At the time the club’s debts were thought to be around £100 million. It’s annual loss had quadrupled in 2008 to over £19 million.
Bank of Scotland then appointed business recovery specialists Marotta Gund Budd & Dzera (MGBD), who put the club on the market for a reputed £100 million. MGBD have since had a management team running the club, deciding earlier this year to close the club for the winter months when usage is lighter. Whether the lack of access resulting from this move will result in lower joining and annual feed is not yet known.
It was made known today that the Club is now to lose 35.7% of its staff, dropping 50 from the current 140. Staff were contacted earlier this week to let them know of this and the management team is hoping to avoid compulsory redundancies.
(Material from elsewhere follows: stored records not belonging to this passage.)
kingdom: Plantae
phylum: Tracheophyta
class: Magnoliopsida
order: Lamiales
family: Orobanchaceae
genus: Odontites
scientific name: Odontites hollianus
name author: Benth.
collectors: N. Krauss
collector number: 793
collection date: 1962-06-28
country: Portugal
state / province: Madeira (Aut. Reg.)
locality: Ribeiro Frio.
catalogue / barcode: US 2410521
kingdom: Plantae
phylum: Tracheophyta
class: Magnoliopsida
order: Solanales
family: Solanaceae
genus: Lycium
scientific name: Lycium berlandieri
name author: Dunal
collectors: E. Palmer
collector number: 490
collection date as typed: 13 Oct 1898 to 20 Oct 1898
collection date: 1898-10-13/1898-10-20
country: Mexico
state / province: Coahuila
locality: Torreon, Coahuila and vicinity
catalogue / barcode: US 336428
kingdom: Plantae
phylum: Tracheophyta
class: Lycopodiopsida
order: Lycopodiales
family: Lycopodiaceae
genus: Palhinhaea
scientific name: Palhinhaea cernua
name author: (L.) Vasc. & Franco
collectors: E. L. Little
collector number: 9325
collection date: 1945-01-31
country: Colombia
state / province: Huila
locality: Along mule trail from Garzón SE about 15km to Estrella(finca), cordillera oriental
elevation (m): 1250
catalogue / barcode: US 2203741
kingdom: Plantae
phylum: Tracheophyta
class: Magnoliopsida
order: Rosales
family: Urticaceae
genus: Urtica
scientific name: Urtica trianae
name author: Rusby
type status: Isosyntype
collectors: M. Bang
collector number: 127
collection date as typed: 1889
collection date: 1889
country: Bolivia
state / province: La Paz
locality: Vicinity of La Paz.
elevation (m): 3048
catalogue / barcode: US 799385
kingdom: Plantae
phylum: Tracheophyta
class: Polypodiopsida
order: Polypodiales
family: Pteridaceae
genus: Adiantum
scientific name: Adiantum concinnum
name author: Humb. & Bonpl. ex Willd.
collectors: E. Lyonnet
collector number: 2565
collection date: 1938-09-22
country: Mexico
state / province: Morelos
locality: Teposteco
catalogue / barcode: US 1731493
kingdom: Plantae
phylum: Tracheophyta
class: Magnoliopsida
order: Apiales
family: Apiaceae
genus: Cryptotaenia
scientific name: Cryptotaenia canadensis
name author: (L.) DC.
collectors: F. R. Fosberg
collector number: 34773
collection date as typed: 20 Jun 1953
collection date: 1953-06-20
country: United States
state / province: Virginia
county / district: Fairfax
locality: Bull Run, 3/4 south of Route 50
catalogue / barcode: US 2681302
At the time that the club was put on the market it was thought that Leisurecorp, a subsidiary of Dubai World and the new owner of another of Scotland’s major golf courses, Turnberry in Ayrshire, were interested in acquiring the Loch Lomond course.
Almost on the heels of this, of course, came the fall of Lehman Brothers, the domino collapse of the banks and the worldwide recession. Turnberry itself has had a tough year and, given the state of the market, it cannot be surprising that no one has yet offered the asking price for the club.